If you would like to know how to implement the solution including SUSE Linux Enterprise for SAP Applications, please read our setup guide available at: https://documentation.suse.com/sbp/sap/

What is this SAPHanaSR solution about?

The new SAPHanaSR solution created by SUSE is to automate the takeover in SAP HANA system replication setups.

SAP HANA performance optimized scenario and SUSE cluster

SAP HANA performance optimized scenario and SUSE cluster

 

The basic idea is that only synchronizing the data to the second SAP HANA instance is not enough, as this only solves the problem of having the data shipped to a second instance. To increase the availability you need a cluster solution, which controls the takeover of the second instance as well as providing the service address for the client access to the database.

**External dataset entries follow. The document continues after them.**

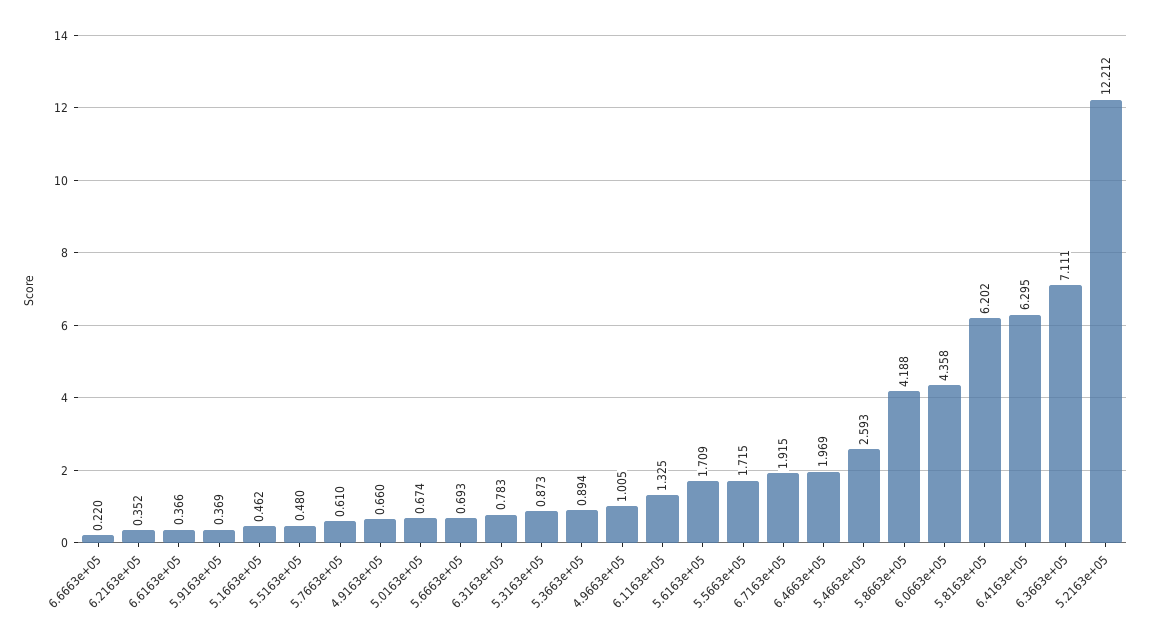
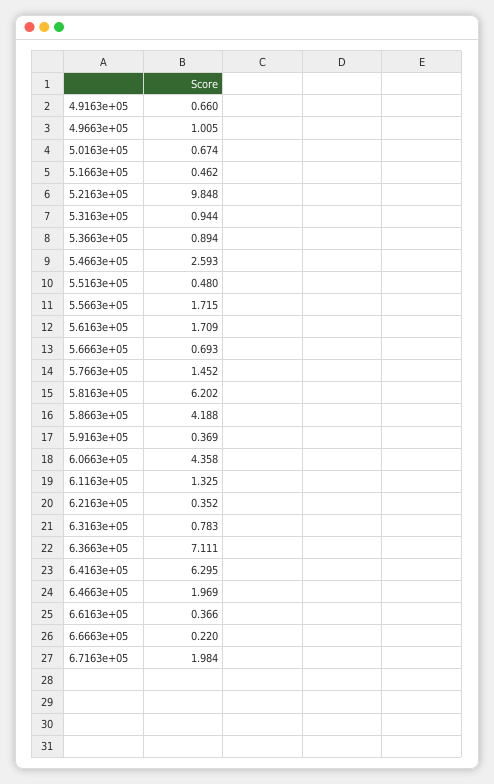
  {
    "6.6663e+05": 0.22,
    "6.2163e+05": 0.352,
    "6.6163e+05": 0.366,
    "5.9163e+05": 0.369,
    "5.1663e+05": 0.462,
    "5.5163e+05": 0.48,
-   "5.7663e+05": 0.61,
+   "5.7663e+05": 1.452,
    "4.9163e+05": 0.66,
    "5.0163e+05": 0.674,
    "5.6663e+05": 0.693,
    "6.3163e+05": 0.783,
-   "5.3163e+05": 0.873,
+   "5.3163e+05": 0.944,
    "5.3663e+05": 0.894,
    "4.9663e+05": 1.005,
    "6.1163e+05": 1.325,
    "5.6163e+05": 1.709,
    "5.5663e+05": 1.715,
-   "6.7163e+05": 1.915,
+   "6.7163e+05": 1.984,
    "6.4663e+05": 1.969,
    "5.4663e+05": 2.593,
    "5.8663e+05": 4.188,
    "6.0663e+05": 4.358,
    "5.8163e+05": 6.202,
    "6.4163e+05": 6.295,
    "6.3663e+05": 7.111,
-   "5.2163e+05": 12.212
+   "5.2163e+05": 9.848
  }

The first picture shows a SAP HANA “PR1” in system replication setup. The left node has the primary SAP HANA instance which means that this one is the instance clients should access for read/write actions.
The second picture shows what happens first, when either the node1 or the instance on that node is failing. The setup has now a “broken” SAP HANA primary and of course also the synchronization to the second node is stopped.
Picture 3 shows the cluster’s first reaction: The secondary will be switched into a primary and in addition this new primary will be configured as new source of the system replication. Because of node1 or its’ is SAP HANA instance is still down, the synchronization is not in “active” mode.
Picture 4 shows the situation, when node1 (or it’s) SAP HANA instance is back. Depending on the resource parameters the cluster registers the former primary to be the new secondary and the system replication begins to work.

If you do not like the cluster to proceed an automated registration of the former primary, you could change the resource parameters and the cluster will keep the “broken”/former primary in shutdown status. This could make sense, if administrators first like to figure out what happened at this instance in detail or for other operating aspects.

When the automated registration is switched off, the administrator could register the former primary at any time. The cluster resource agent will detect this new status during the following monitor action.